◆ ASSIGNED TASK 1
According to the model-to-data workflow page, what size must a Docker submission image stay under to pass the validate_docker step?
◆ ASSIGNED TASK 2
Pick up the model-to-data workflow page where it stops and keep writing it.
::: PASSAGE SHOWN :::
/EPVS-challenge-workflow

This repository will contain model to data challenge workflows

Primary LanguageCommon Workflow LanguageApache License 2.0Apache-2.0

Model-to-Data Workflow

This repository will serve as a template for the CWL workflow and tools required to set up a model-to-data challenge infrastructure.

For more information about the tools, refer to ChallengeWorkflowTemplates.

Workflow Steps

Step Description
set_submitter_folder_permissions Grants admin user/team download permissions to the Docker submission log.
set_admin_folder_permissions Grants admin user/team download permissions to the predictions file.
get_docker_submission Downloads the submission's Docker image.
get_docker_config Extracts the Synapse credentials and format into Docker config.
download_goldstandard Downloads the goldstandard file.
validate_docker Ensures the Docker submission image exists and <1 terabyte in size.
email_docker_validation Sends an email notification to the partipant/team of the validation results. By default, an email will only be sent if there are errors.
annotate_docker_validation_with_output Updates the submission status (VALIDATED if valid, else INVALID).
check_docker_status Checks the submission status. If the status is INVALID, halt the workflow.
run_docker Runs the Docker submission model.
upload_results Uploads the predictions file.
annotate_docker_upload_results Adds the prediction_fileid and prediction_file_version annotations to the submission.
validate Validates the predictions file.
email_validation Sends an email notification to the partipant/team of the validation results. By default, an email will only be sent if there are errors.
annotate_validation_with_output Updates the submission status (VALIDATED if valid, else INVALID).
check_status Checks the submission status. If the status is INVALID, halt the workflow.
score Scores the predictions file.
email_score Sends an email notification to the participant/team of the scoring results. By default, all scores are sent.
annotate_submission_with_output Updates the submission status (SCORED if successful, else INVALID)

Usage

Requirements

  • pip3 install cwltool
  • A Synapse account/configuration file. Learn more here
  • A Synapse Submission object ID. Learn more here

Configurations

workflow.cwl

Step Description Required? Example
set_submitter_folder_permissions Provide the admin user ID or admin team ID for principalid Yes valueFrom: "3379097"
set_admin_folder_permissions Provide the admin user ID or admin team ID for principalid Yes valueFrom: "3379097"
download_goldstandard Update synapseid to the Synapse ID of the challenge's goldstandard Yes valueFrom: "syn12345678"
email_docker_validation Set errors_only to false if an email notification about a valid submission should also be sent No default: false
run_docker Set store to false if log files should be withheld from the participants No default: false
run_docker Provide the absolute path to the data directory for input_dir; this directory will be mounted during the Docker submission run. Yes valueFrom: "/challenge_data"
::: COLLECTED DATA :::
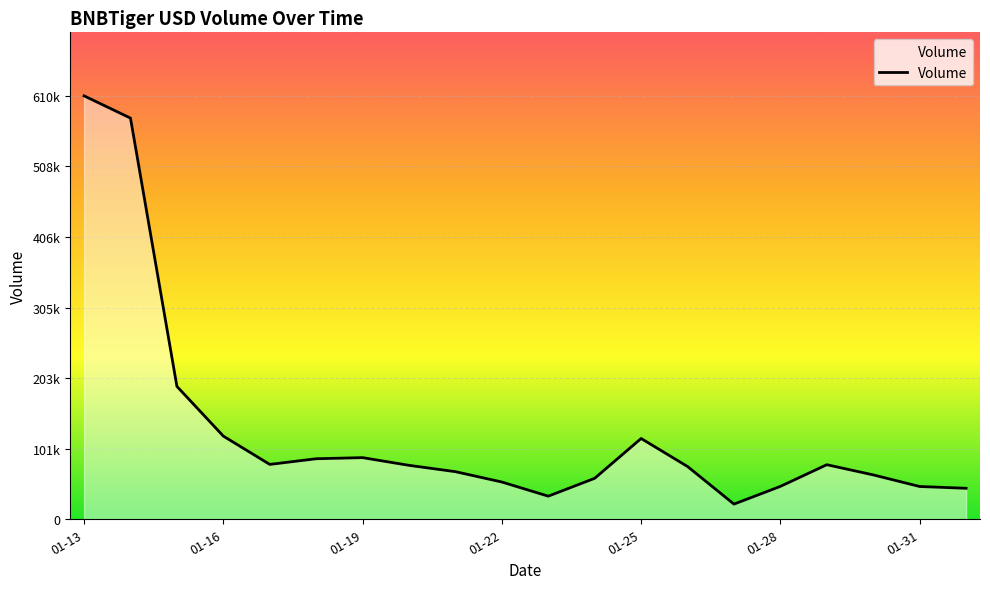

Rank the categories by value from highest to lowest.

2022-01-13, 2022-01-14, 2022-01-15, 2022-01-16, 2022-01-25, 2022-01-19, 2022-01-18, 2022-01-17, 2022-01-29, 2022-01-20, 2022-01-26, 2022-01-21, 2022-01-30, 2022-01-24, 2022-01-22, 2022-01-28, 2022-01-31, 2022-02-01, 2022-01-23, 2022-01-27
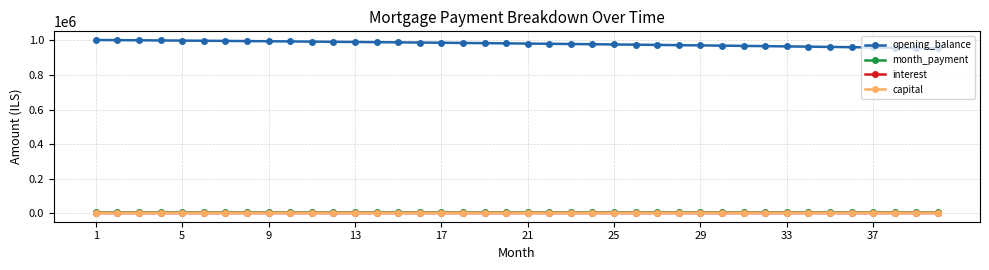

What is the greatest value displayed?

1002500.0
:::
◆ ANSWER AREA 1
Under 1 terabyte.

◆ ANSWER AREA 2
email_validation Set errors_only to false if an email notification about a valid submission should also be sent No default: false
email_score Add metrics and scores to private_annotations if they are to be withheld from the participants No default: [primary_metric, primary_metric_value]

validate.cwl

Line Description Required? Example
dockerPull: python:3.8.8-slim-buster Update the base image if the validation code is not Python If code is not Python, yes dockerPull: rocker/r-base:4.0.4
entry: | [validation code] Remove the sample validation code and replace with validation code for the Challenge Yes --
  • NOTE: expected annotations to write out are submission_status and submission_errors.

score.cwl

Line Description Required? Example
dockerPull: python:3.8.8-slim-buster Update the base image if the validation code is not Python If code is not Python, yes dockerPull: rocker/r-base:4.0.4
entry: | [scoring code] Remove the sample scoring code and replace with scoring code for the Challenge Yes --
  • NOTE: expected annotations to write out are primary_metric, primary_metric_value, and submission_status. If there is a secondary (tie-breaking) metric, include the secondary_metric and secondary_metric_value annotations as well.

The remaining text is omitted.